Paul Jarret
Tilia
Paul Jarret (g), Philipp Gropper (sax), Étienne Renard (b), Sun-Mi Hong (d).
Label / Distribution : BMC Records
Voilà maintenant une quinzaine d’années qu’on suit avec attention le parcours du guitariste et compositeur Paul Jarret. Rappelons qu’il s’était fait connaître avec un quintet sobrement appelé PJ5 (quatre albums au compteur entre 2012 et 2018 : Floor Dance, Word, Trees, I Told The Little Bird). Ce musicien nourri à de multiples sources a poursuivi sa route avec une exigence constante et une créativité jamais démentie, à travers différents projets comme Hémisphère (sous influence scandinave), Ghost Songs (avec le batteur Jim Black), le groupe Sweet Dog, l’Acoustic Large Ensemble, sans oublier un récent projet en solo.
Paul Jarret, dont la guitare est plus que jamais protéiforme – délivrant tour à tour des riffs rageurs, des arpèges délicats, s’aventurant aussi en recherches sonores collectives - est de retour avec Tilia (nom botanique du tilleul). Il s’entoure à cette occasion de trois musiciens grâce auxquels il peut, de la manière la plus éclatante possible, rendre compte de la maîtrise de son langage versatile (au sens positif du mot, celui de la polyvalence) et de la diversité des climats qu’il est capable d’engendrer, entre musique apaisée et rage post-rock, en passant également par l’expérimentation collective propre au jazz, dans son acception ouverte. On retrouve une équipe d’envergure internationale avec le saxophoniste allemand Philipp Gropper, la batteuse coréenne établie à Amsterdam Sun-Mi Hong, ainsi qu’Étienne Renard, contrebassiste français et fidèle des projets de Paul Jarret depuis quelques années. La cohésion de cette bande des quatre est impressionnante, le guitariste ayant l’intelligence de ne pas écraser l’ensemble en ouvrant au maximum les espaces disponibles pour ses partenaires. Vous ne trouverez pas de « guitar hero » par ici, mais au contraire un ensemble égalitaire, qui attache une grande importance au modelage de la matière musicale, à une approche mélodique tout comme à la libération des énergies.
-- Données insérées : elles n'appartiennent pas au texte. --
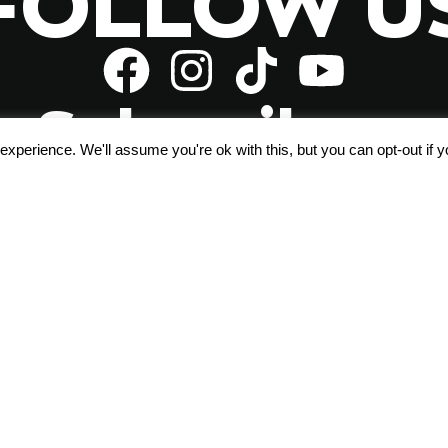
FOLLOW U
Subscribe
xperience. We'll assume you're ok with this, but you can opt-out if 
Αποδέχομαι τους
όρους χρήσης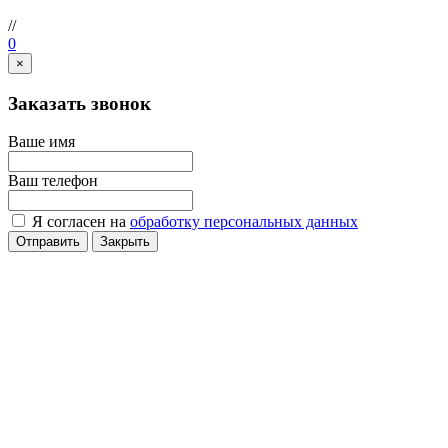
//
0
×
Заказать звонок
Ваше имя
Ваш телефон
Я согласен на
обработку персональных данных
Отправить
Закрыть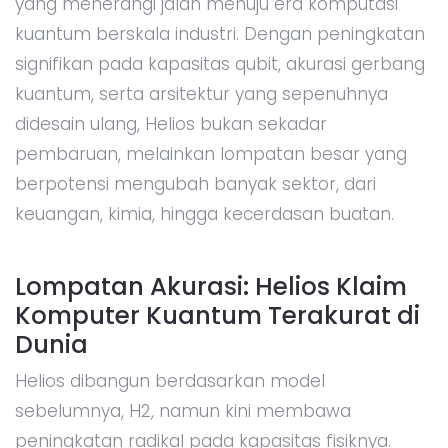
yang menerangi jalan menuju era komputasi
kuantum berskala industri. Dengan peningkatan
signifikan pada kapasitas qubit, akurasi gerbang
kuantum, serta arsitektur yang sepenuhnya
didesain ulang, Helios bukan sekadar
pembaruan, melainkan lompatan besar yang
berpotensi mengubah banyak sektor, dari
keuangan, kimia, hingga kecerdasan buatan.
Lompatan Akurasi: Helios Klaim
Komputer Kuantum Terakurat di
Dunia
Helios dibangun berdasarkan model
sebelumnya, H2, namun kini membawa
peningkatan radikal pada kapasitas fisiknya.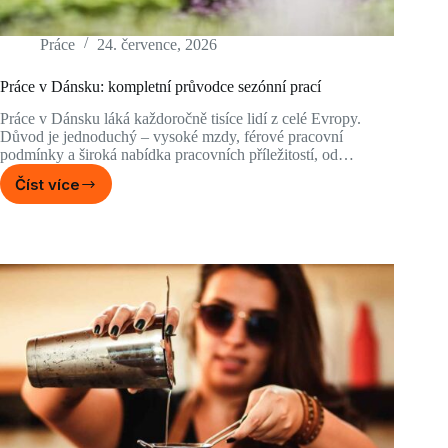
Práce
24. července, 2026
Práce v Dánsku: kompletní průvodce sezónní prací
Práce v Dánsku láká každoročně tisíce lidí z celé Evropy.
Důvod je jednoduchý – vysoké mzdy, férové pracovní
podmínky a široká nabídka pracovních příležitostí, od…
Číst více
Práce
v
Dánsku:
kompletní
průvodce
sezónní
prací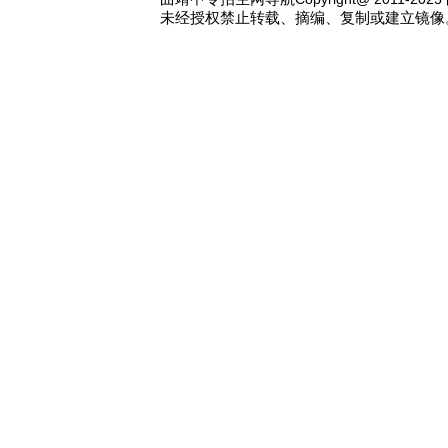
未经授权禁止转载、摘编、复制或建立镜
Il est dit que le tilleul est « un arbre majestueux, sacré et universel, symbole de justice, de liberté, prisé pour ses multiples vertus et pouvant vivre jusqu’à mille ans ». On n’ira pas jusqu’à parier qu’il en ira de même pour la musique de Paul Jarret. Une chose est sûre néanmoins : avec Tilia, arbre aux multiples ramifications, le jazz contemporain est d’une grande vivacité et Paul Jarret en est l’un des plus captivants porte-parole.